EGYPT: A Cairo court convicted 20 students of rioting during a protest last year and sentenced most of them to five years in prison yesterday.

Nineteen Al-Azhar University students were sentenced to five years in prison. One defendant got three years while another was acquitted. 

The 19 were also fined £1,700 each for property damage.

Hundreds of students marched through Cairo demanding that the protest laws under which their colleagues were convicted should be scrapped.

 

US: The president and founder of South Carolina’s Cathedral Bible College, Reginald Wayne Miller, faced federal charges on Friday.

Homeland Security agents say they have probable cause to charge him with forced labour, a felony that carries a maximum prison sentence of 20 years.

Prosecutors alleged he made international students work long hours with little pay by threatening their legal status.

Bail was set at $250,000 (£148,535). He is not allowed to visit the college’s campus or communicate with current or former foreign students.

 

TURKEY: state-run news agency Anadolu said yesterday that an aide to Prime Minister Recep Tayyip Erdogan who was photographed kicking a protester during a visit to town hit by a mine disaster has been dismissed from his post as deputy chief of staff.

Yusuf Yerkel was removed from his post in Mr Erdogan’s office on Wednesday. The agency said he would be assigned to another position, yet to be determined.

 

TUNISIA: A Tunis court has dismissed a drug charge against a prominent blogger and a photographer.

Defence lawyer Ridha Riddaoui said on Friday night that the court had taken the appropriate action in light of blogger Aziz Amami’s allegations that he had been beaten by police when he was arrested.

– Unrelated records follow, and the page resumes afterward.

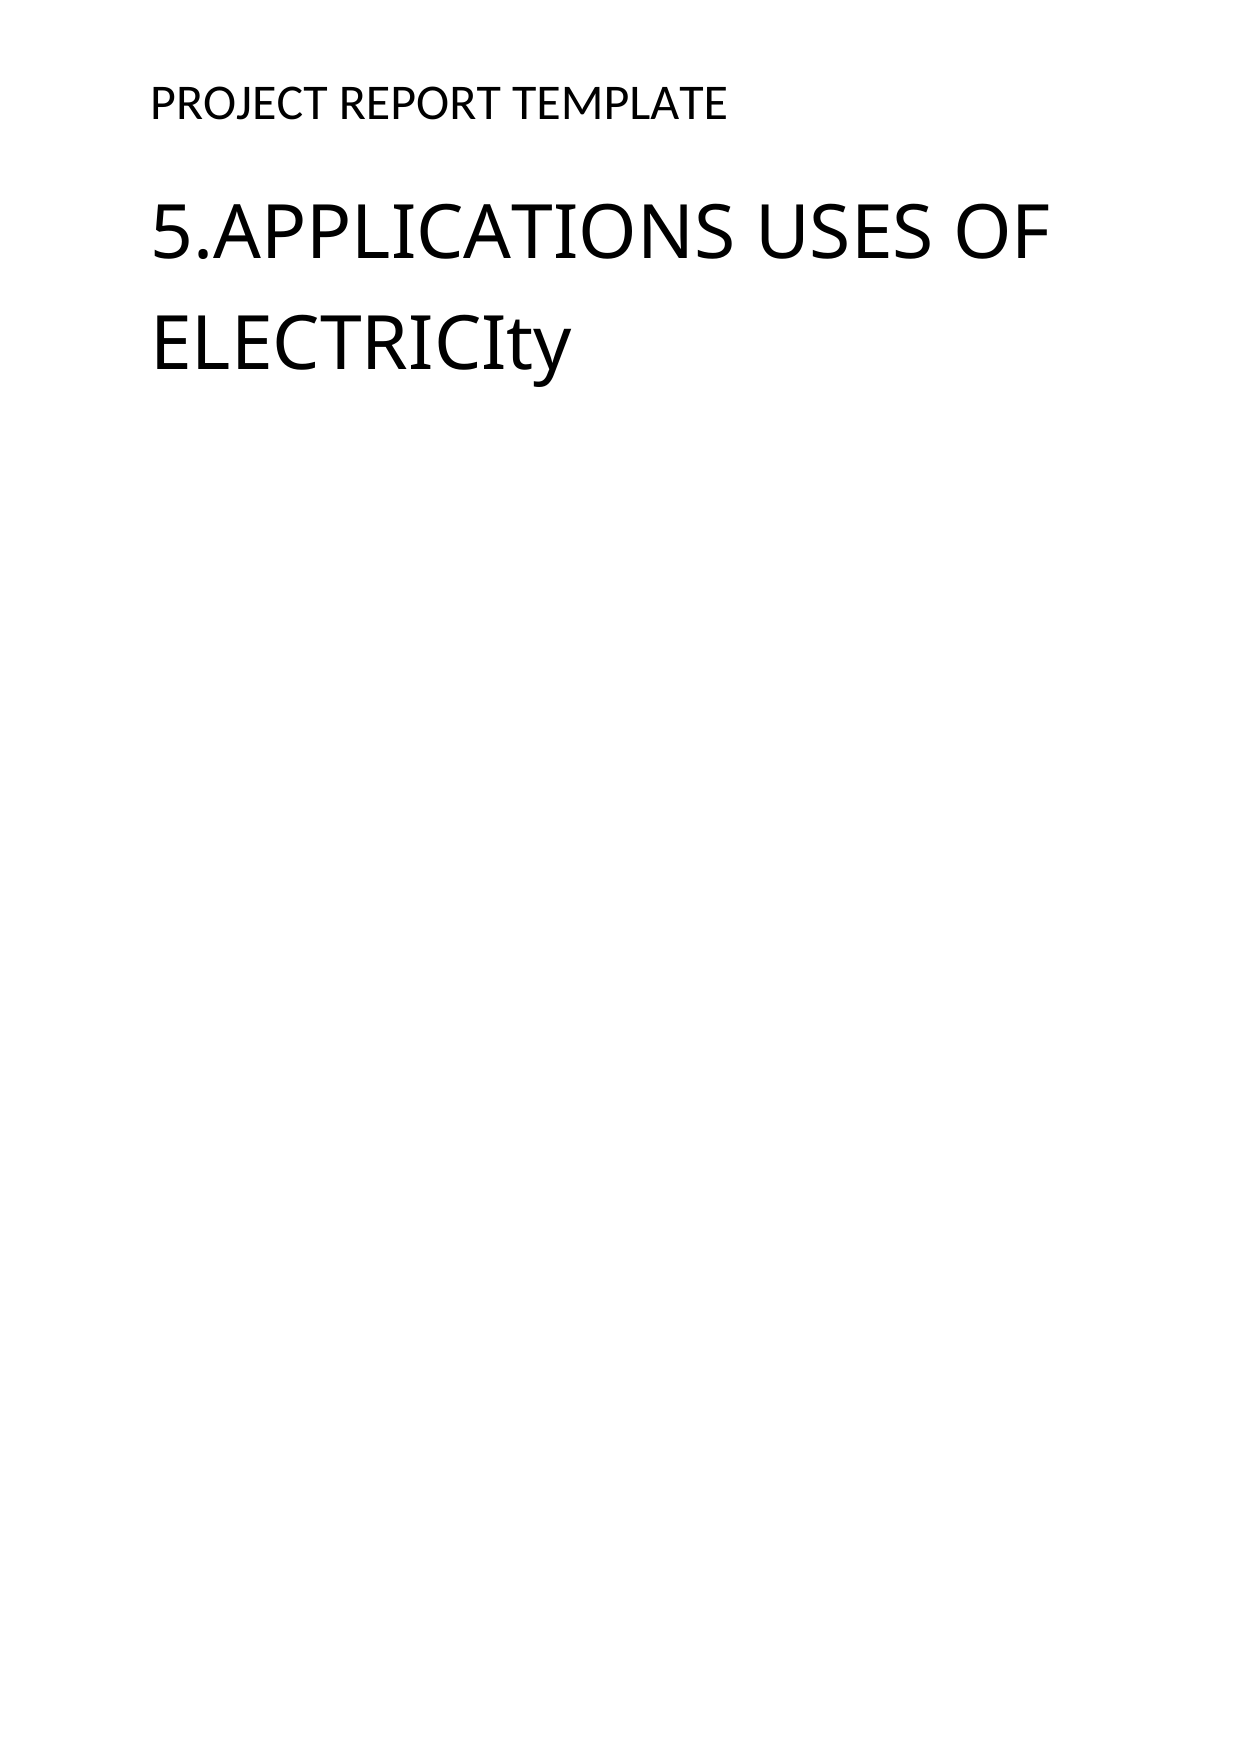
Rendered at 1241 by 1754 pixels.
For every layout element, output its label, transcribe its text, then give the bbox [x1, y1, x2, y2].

text 5.APPLICATIONS USES OF ELECTRICIty [150, 179, 1090, 1604]
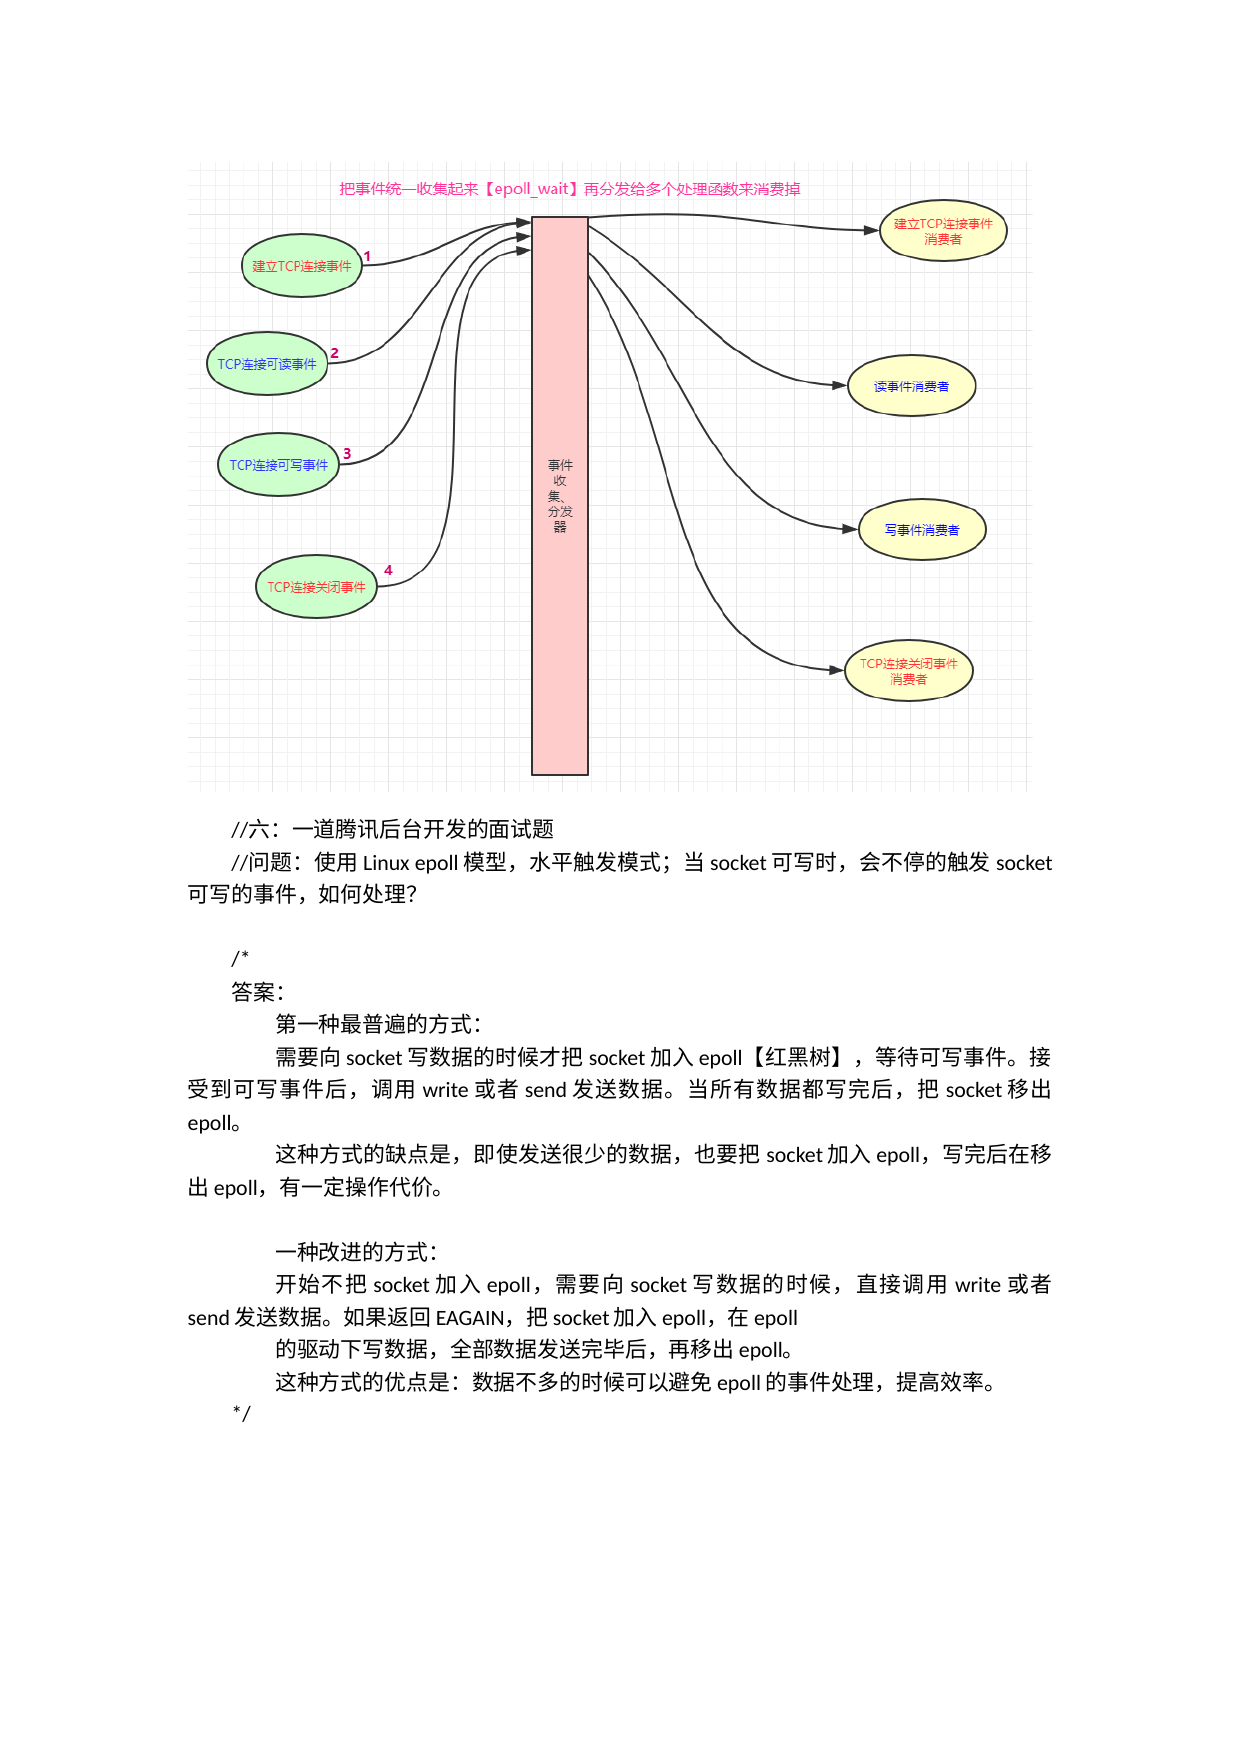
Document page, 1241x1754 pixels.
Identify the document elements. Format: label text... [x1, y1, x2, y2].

text 这种方式的优点是：数据不多的时候可以避免epoll的事件处理，提高效率。 [187, 1364, 1053, 1397]
text //问题：使用Linux epoll模型，水平触发模式；当socket可写时，会不停的触发socket可写的事件，如何处理？ [187, 844, 1053, 909]
text /* [187, 942, 1053, 974]
text */ [187, 1397, 1053, 1429]
text 的驱动下写数据，全部数据发送完毕后，再移出epoll。 [187, 1332, 1053, 1364]
text 一种改进的方式： [187, 1234, 1053, 1267]
text 答案： [187, 974, 1053, 1007]
text 开始不把socket加入epoll，需要向socket写数据的时候，直接调用write或者send发送数据。如果返回EAGAIN，把socket加入epoll，在epoll [187, 1267, 1053, 1332]
text //六：一道腾讯后台开发的面试题 [187, 812, 1053, 844]
picture [187, 162, 1033, 792]
text 需要向socket写数据的时候才把socket加入epoll【红黑树】，等待可写事件。接受到可写事件后，调用write或者send发送数据。当所有数据都写完后，把socket移出epoll。 [187, 1039, 1053, 1137]
text 第一种最普遍的方式： [187, 1007, 1053, 1039]
text 这种方式的缺点是，即使发送很少的数据，也要把socket加入epoll，写完后在移出epoll，有一定操作代价。 [187, 1137, 1053, 1202]
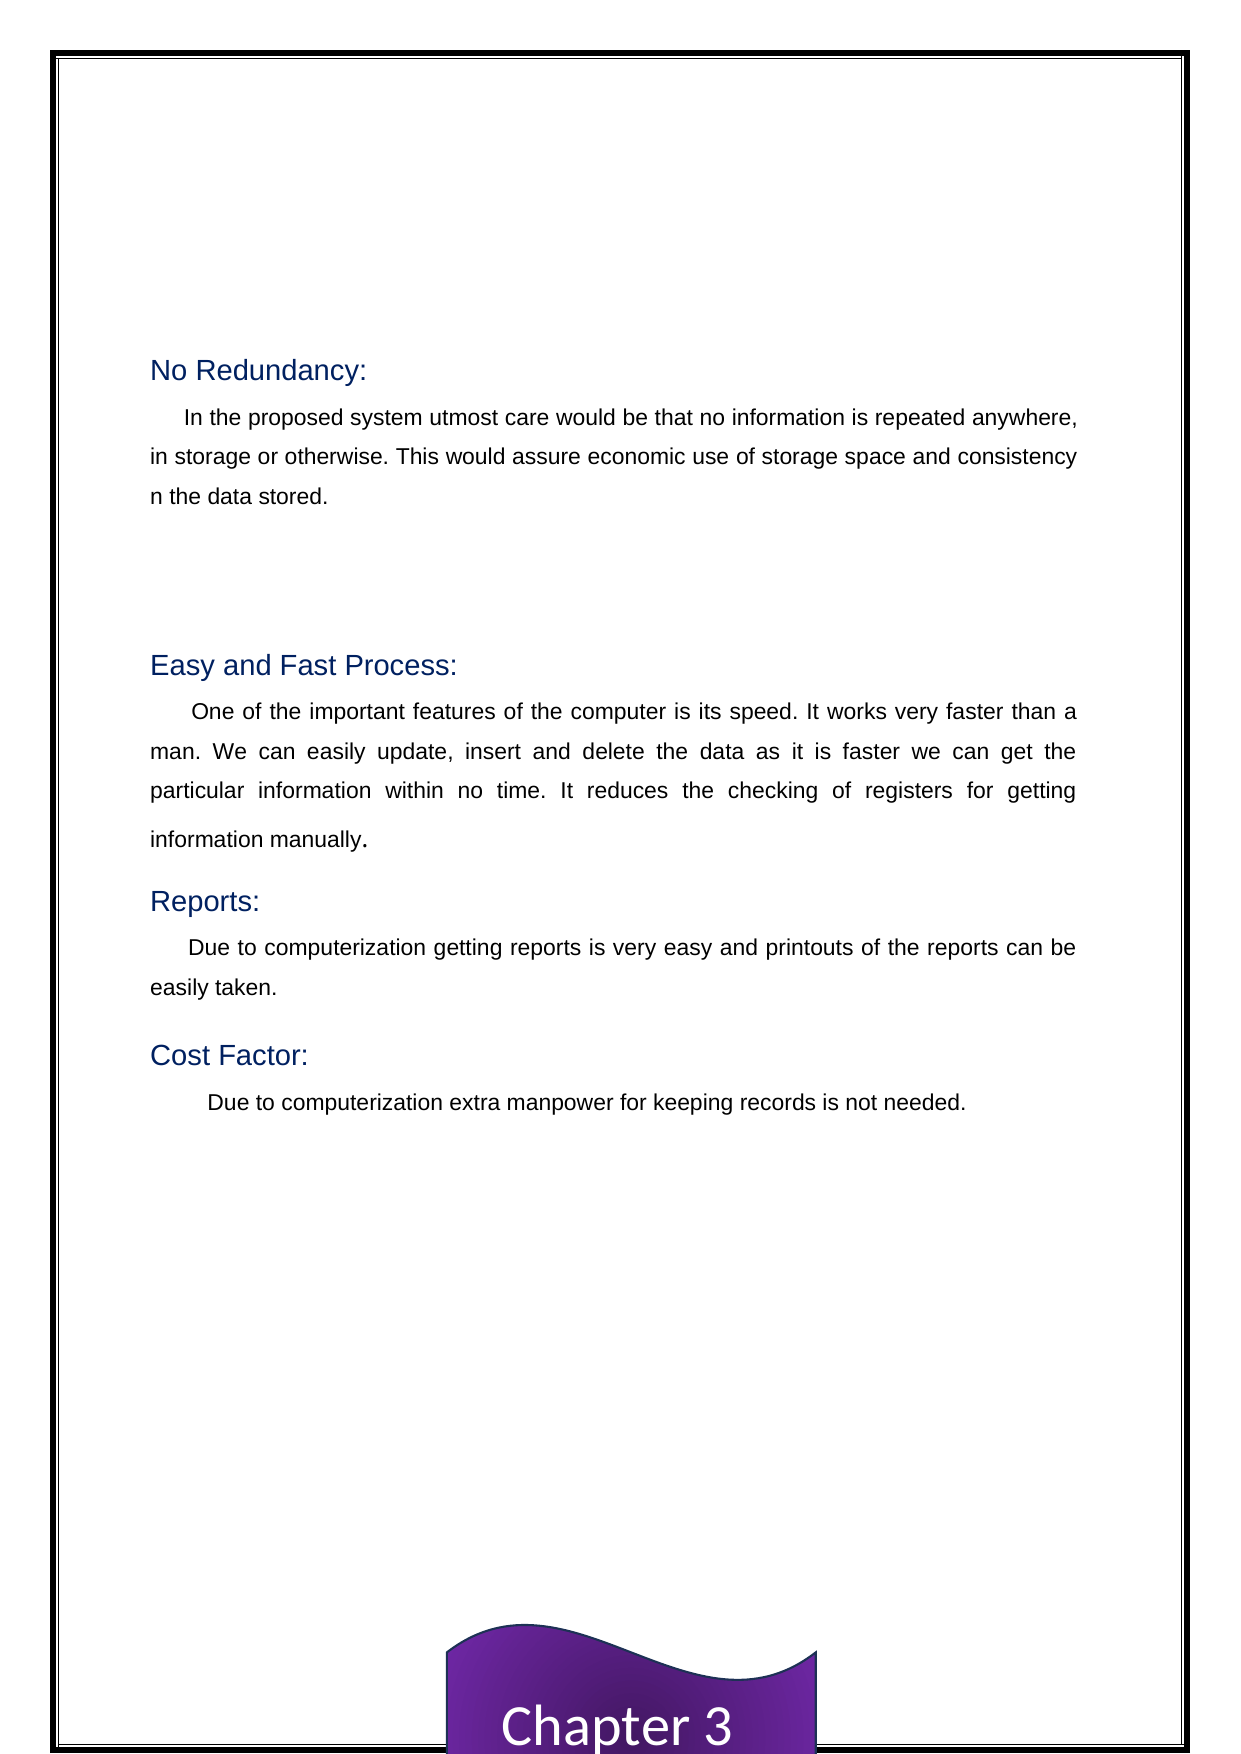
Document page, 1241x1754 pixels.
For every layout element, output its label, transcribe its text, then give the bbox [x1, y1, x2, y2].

text Due to computerization getting reports is very easy and printouts of the reports can be easily taken. [150, 934, 1078, 1000]
text Easy and Fast Process: [150, 648, 1090, 681]
text Cost Factor: [150, 1038, 1090, 1072]
text Due to computerization extra manpower for keeping records is not needed. [150, 1088, 1078, 1115]
text Reports: [150, 884, 1090, 917]
text No Redundancy: [150, 353, 1090, 387]
text One of the important features of the computer is its speed. It works very faster than a man. We can easily update, insert and delete the data as it is faster we can get the particular information within no time. It reduces the checking of registers for getting information manually. [150, 698, 1078, 854]
text In the proposed system utmost care would be that no information is repeated anywhere, in storage or otherwise. This would assure economic use of storage space and consistency n the data stored. [150, 404, 1078, 509]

Activists had accused the police of using harsh drug laws to target dissidents.

 

CHINA: At least 19 people have died and seven were reporting missing today in widespread flooding that hit hundreds of thousands of people across southern China.

Historic-level rains lashed the cities of Guangzhou, Zhaoqing and Qingyuan and triggered floods, mudslides and the collapse of 1,143 houses. 

About 21,000 people have been evacuated. Heavy rains have battered the region since last week, with 25 inches falling in Guangdong province since Wednesday.

 

YEMEN: Human Rights Watch urged Yemeni and Saudi border officials at the weekend to do more to prosecute human traffickers.

Tens of thousands of African migrants make the perilous boat journey across the Gulf of Aden to Yemen from where they cross illegally into Saudi Arabia.

The group said there was “a multimillion-dollar trafficking and extortion racket” in the country that takes migrants to isolated camps where they are abused until they pay more money.

The rights group claimed Yemeni security forces were involved in trafficking.

 

MALI: The African Union said on Friday night that ethnic Tuareg separatist rebels have signed a ceasefire deal after having pushed the Malian army out of Kidal.

A week ago, Tuareg rebels stormed government buildings in the city, killing at least eight civilians and taking more than 30 hostages, who were later released.

The African Union said that the agreement came following talks and a visit by Mauritania’s president Mohamed Ould Abdelaziz, currently AU chairman.